### Text for analysis

View all 8 project logs

  • 1

    Since we're going to actually hack a pre-existing product - a shop bought CNC engraving machine - the first step is to assemble the CNC engraving/laser machine - it comes as a kit with instructions of it's own (see below). The upright aluminium 2020 sections need to be replaced with longer ones - 300mm - so that there is plenty of height for the vacuum needle. The engraving motor is not used and is replaced with the 27:1 stepper motor, which then rotates the SMT component (A axis). Fortunately, I was able to find a motor that fitted perfectly into the same hole so no machining was necessary other than drilling the four mounting holes. The instructions for the engraving machine assembly are HERE in the 'files' section.

    Video for engraving machine assembly is here (this is NOT my work - we're going to hack this machine to do pick and place)

  • 2

    This step is slightly more difficult as it involves some machining. The microscope stand is turned upside down and the base plate machined with a hole big enough for the Z axis motor to pass through unobstructed.

### Directions
- A) Name every motor mentioned in the pick-and-place build log.
- B) Continue the pick-and-place build log from its final sentence.

### Material provided
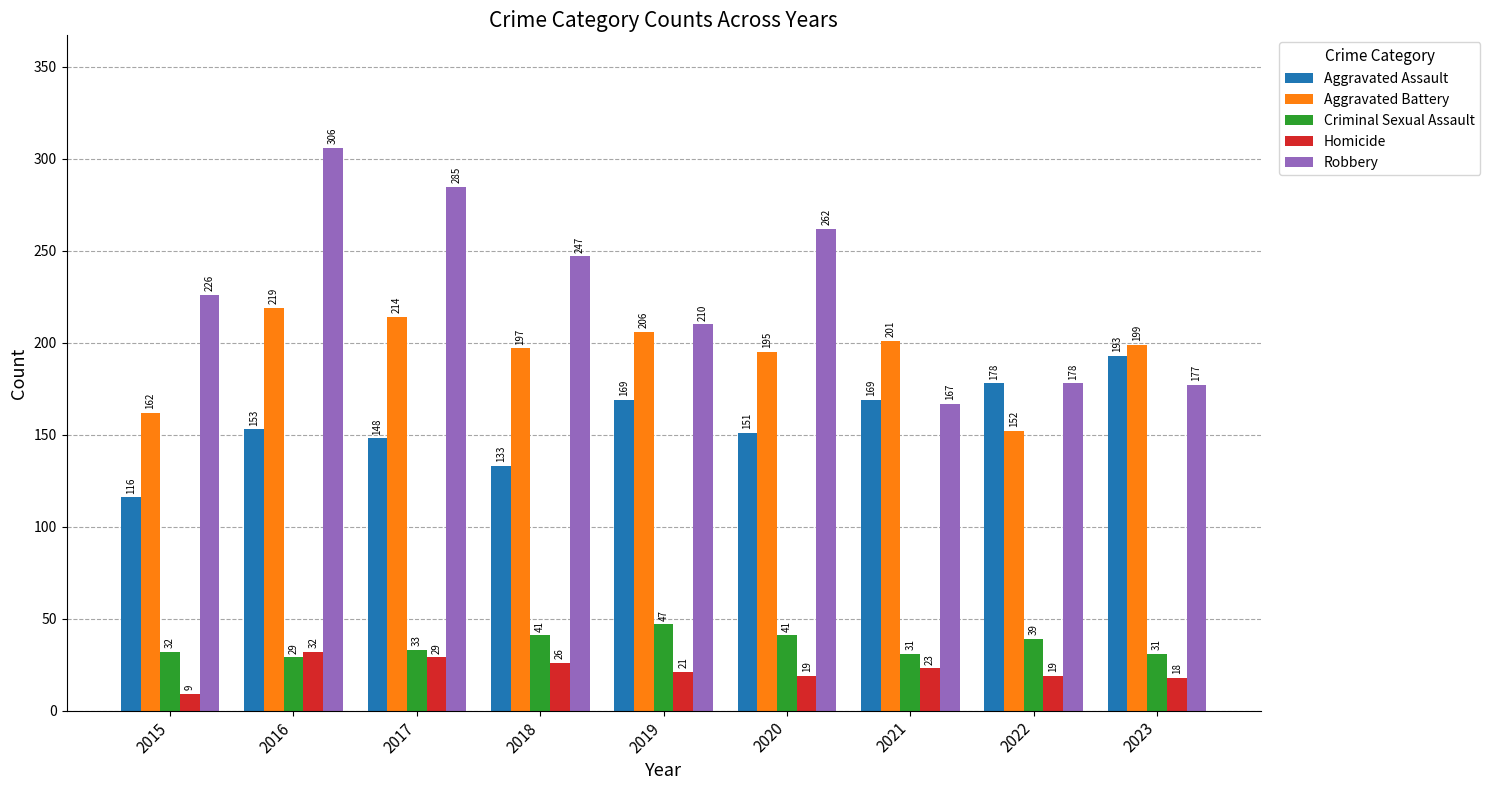

What is the difference between the maximum and minimum values in the Homicide series?

23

### Task-by-task results
- A) The engraving motor, the 27:1 stepper motor, and the Z axis motor.

- B)
    Take the square base plate as in the photo below and drill holes to suit the stepper motor that fits above it:

    The photo below shows it's final position:

    The photo above shows the A axis motor on the right and the Z axis motor above, passing through the microscope mounting plate. The machining is best done on a lathe in a four jaw chuck although I actually used an industrial magnetic broaching drill. Another identical base plate can be mounted at 180 degrees to allow 2 microscopes to be used simultaneously. The use of 2 microscopes is highly recommended as accurate 3D positioning is very difficult without them both.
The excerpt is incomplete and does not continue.